Start of Information supplied

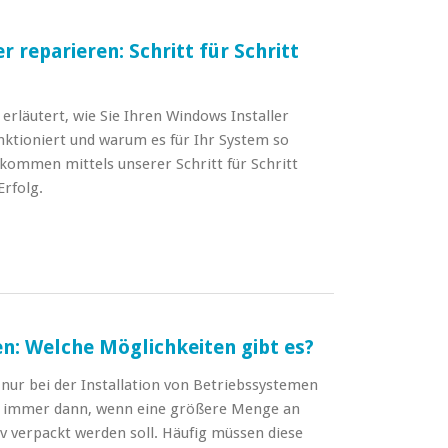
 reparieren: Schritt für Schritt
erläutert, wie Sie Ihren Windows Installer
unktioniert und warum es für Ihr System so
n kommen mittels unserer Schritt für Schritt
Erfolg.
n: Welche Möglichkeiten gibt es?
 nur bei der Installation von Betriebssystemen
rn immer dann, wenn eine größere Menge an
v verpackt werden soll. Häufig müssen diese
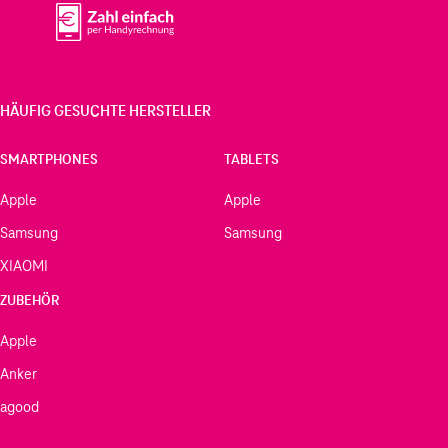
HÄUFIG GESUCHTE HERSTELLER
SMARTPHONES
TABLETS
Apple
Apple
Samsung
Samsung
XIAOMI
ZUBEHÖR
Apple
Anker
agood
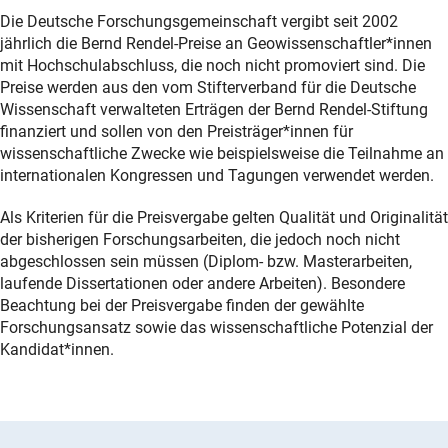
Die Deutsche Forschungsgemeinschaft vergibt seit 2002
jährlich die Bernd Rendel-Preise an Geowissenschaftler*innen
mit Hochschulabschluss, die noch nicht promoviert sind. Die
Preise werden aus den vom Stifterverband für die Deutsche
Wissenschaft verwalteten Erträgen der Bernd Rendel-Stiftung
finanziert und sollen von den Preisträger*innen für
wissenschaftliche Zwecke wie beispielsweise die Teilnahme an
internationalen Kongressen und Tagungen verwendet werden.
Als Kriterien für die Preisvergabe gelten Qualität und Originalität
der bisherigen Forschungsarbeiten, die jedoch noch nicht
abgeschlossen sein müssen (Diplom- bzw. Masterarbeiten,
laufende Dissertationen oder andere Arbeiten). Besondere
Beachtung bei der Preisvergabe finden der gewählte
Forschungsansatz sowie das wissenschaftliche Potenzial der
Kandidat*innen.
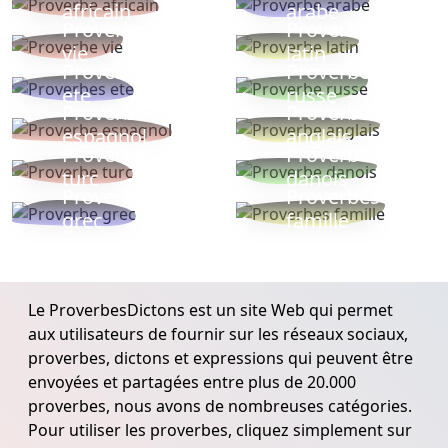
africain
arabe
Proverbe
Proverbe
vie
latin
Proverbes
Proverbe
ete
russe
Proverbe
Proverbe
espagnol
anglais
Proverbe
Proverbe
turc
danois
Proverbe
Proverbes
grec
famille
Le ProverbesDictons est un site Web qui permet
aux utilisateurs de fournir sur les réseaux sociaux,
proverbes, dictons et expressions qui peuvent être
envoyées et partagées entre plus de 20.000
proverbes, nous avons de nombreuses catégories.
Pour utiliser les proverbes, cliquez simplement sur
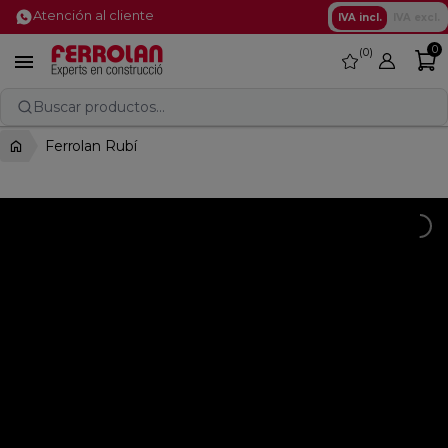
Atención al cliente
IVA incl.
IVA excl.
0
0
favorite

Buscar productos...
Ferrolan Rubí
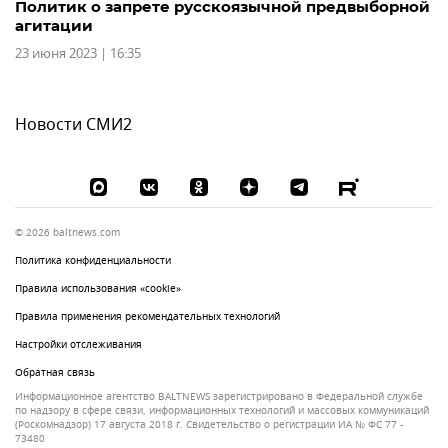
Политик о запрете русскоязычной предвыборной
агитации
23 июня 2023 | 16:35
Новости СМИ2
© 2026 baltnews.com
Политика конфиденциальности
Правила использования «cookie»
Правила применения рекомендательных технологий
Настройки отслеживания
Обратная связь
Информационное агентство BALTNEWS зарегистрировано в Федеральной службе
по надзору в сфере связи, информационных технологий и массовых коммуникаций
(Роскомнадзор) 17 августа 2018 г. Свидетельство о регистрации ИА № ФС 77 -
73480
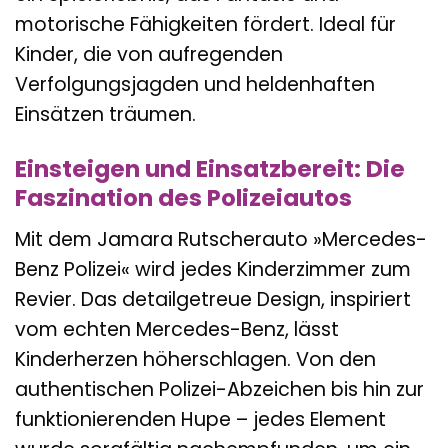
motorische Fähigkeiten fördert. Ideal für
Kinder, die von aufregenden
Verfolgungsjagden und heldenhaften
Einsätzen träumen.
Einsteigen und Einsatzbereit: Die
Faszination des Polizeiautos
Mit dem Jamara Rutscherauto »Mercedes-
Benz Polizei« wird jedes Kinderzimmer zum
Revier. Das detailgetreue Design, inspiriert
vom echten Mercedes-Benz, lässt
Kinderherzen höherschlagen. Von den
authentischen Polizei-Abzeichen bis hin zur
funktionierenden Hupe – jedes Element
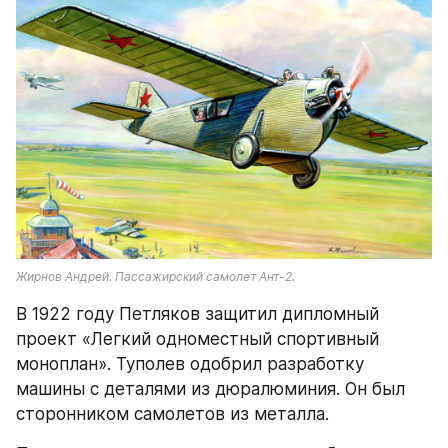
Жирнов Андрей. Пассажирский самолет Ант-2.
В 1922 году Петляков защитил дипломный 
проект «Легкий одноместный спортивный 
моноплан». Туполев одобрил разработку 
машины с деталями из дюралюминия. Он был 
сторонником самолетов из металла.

End of Information supplied

§ About this exercise
From the material above, copy each line that contains the word "Правила".

§ Solved exercise
Правила использования «cookie»
Правила применения рекомендательных технологий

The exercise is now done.